It seems that, soon enough, Coke really will be “it.”
The Atlanta-based beverage giant revealed that it’s in “serious talks” with Canadian marijuana producer Aurora Cannabis to develop cannabis-infused drinks as sales of traditional products continue to slow. The area of interest is CBDs, the non-psychoactive ingredient in marijuana that helps alleviate pain but will not get you high.
Here’s more from Bloomberg, who broke the news:
“We are closely watching the growth of non-psychoactive CBD as an ingredient in functional wellness beverages around the world,” Coca-Cola spokesman Kent Landers said in an emailed statement to Bloomberg News. “The space is evolving quickly. No decisions have been made at this time.” Landers declined to comment on Aurora.
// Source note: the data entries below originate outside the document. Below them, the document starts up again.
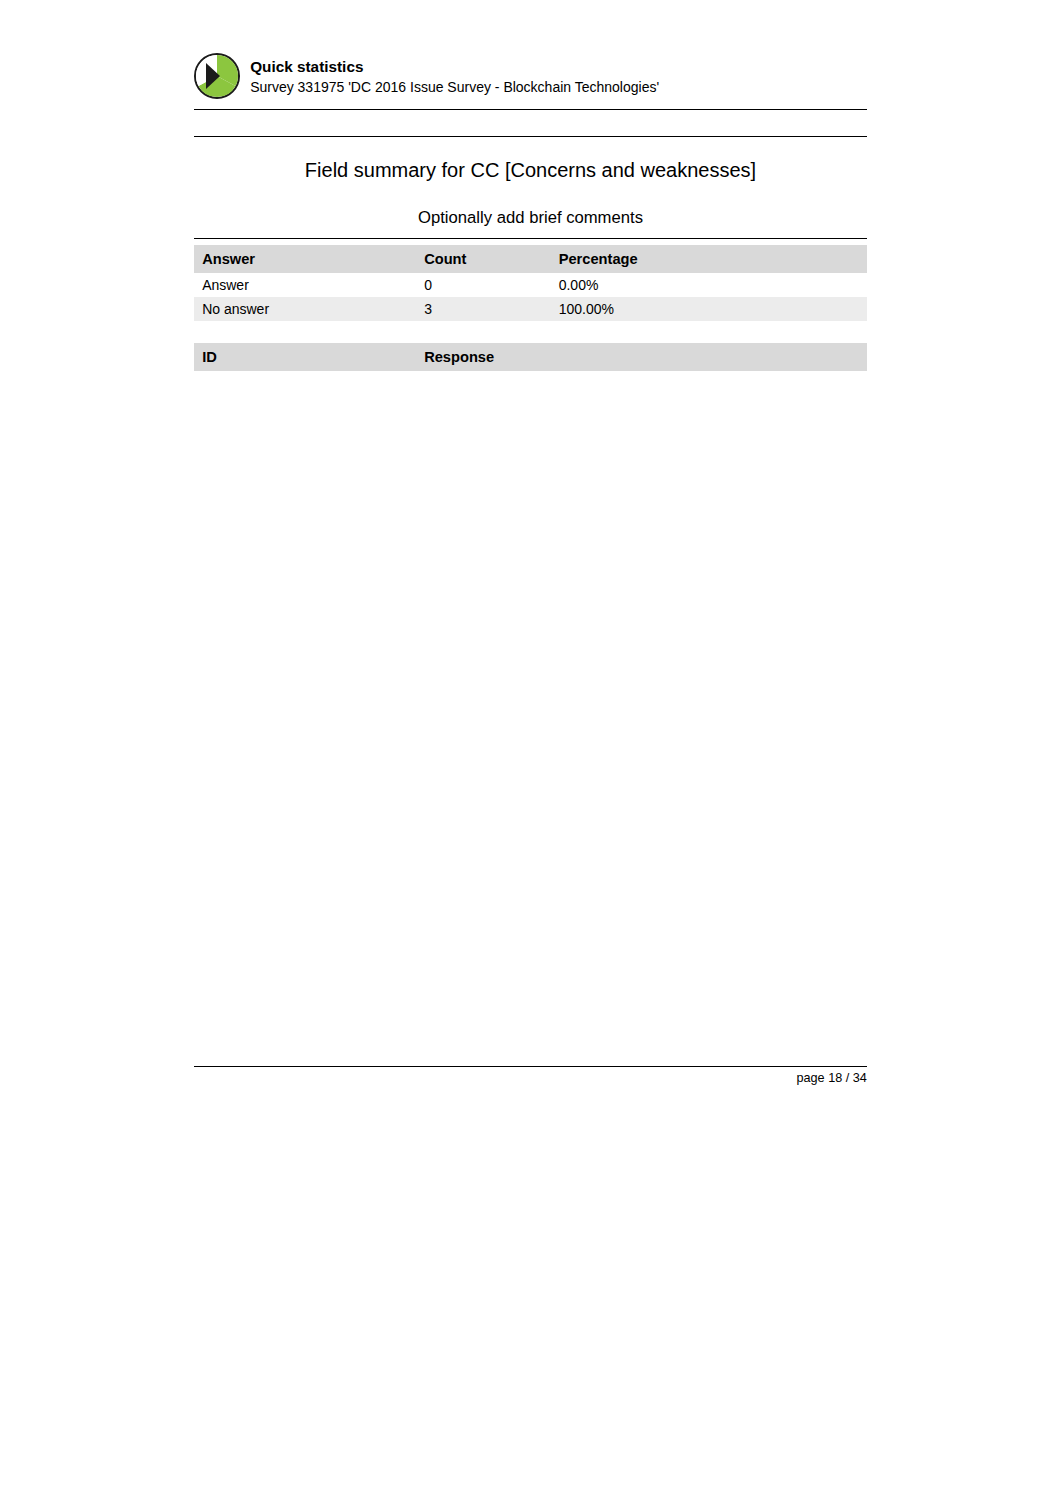Quick statistics
Survey 331975 'DC 2016 Issue Survey - Blockchain Technologies'
Field summary for CC [Concerns and weaknesses]
Optionally add brief comments
| Answer | Count | Percentage |
| --- | --- | --- |
| Answer | 0 | 0.00% |
| No answer | 3 | 100.00% |
| ID | Response |
| --- | --- |
page 18 / 34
As Bloomberg notes, many beverage makers are considering adding cannabis as an ingredient while their traditional businesses slow:
Last month, Corona beer brewer Constellation Brands Inc. announced it will spend $3.8 billion to increase its stake in Canopy Growth Corp., the Canadian marijuana producer with a value that exceeds C$13 billion ($10 billion).
Molson Coors Brewing Co. is starting a joint venture with Quebec’s Hexo’s Corp., formerly known as Hydropothecary Corp., to develop cannabis drinks in Canada. Diageo PLC, maker of Guinness beer, is holding discussions with at least three Canadian cannabis producers about a possible deal, BNN Bloomberg reported last month. Heineken NV’s Lagunitas craft-brewing label has launched a brand specializing in non-alcoholic drinks infused with THC, marijuana’s active ingredient.
Clearly, no beverage company wants to be left behind. And while marijuana is still illegal nationally in the U.S., CBD-derived products that treat illnesses including chronic pain, anxiety and epilepsy are quickly gaining mainstream acceptance. Will Pepsi be next?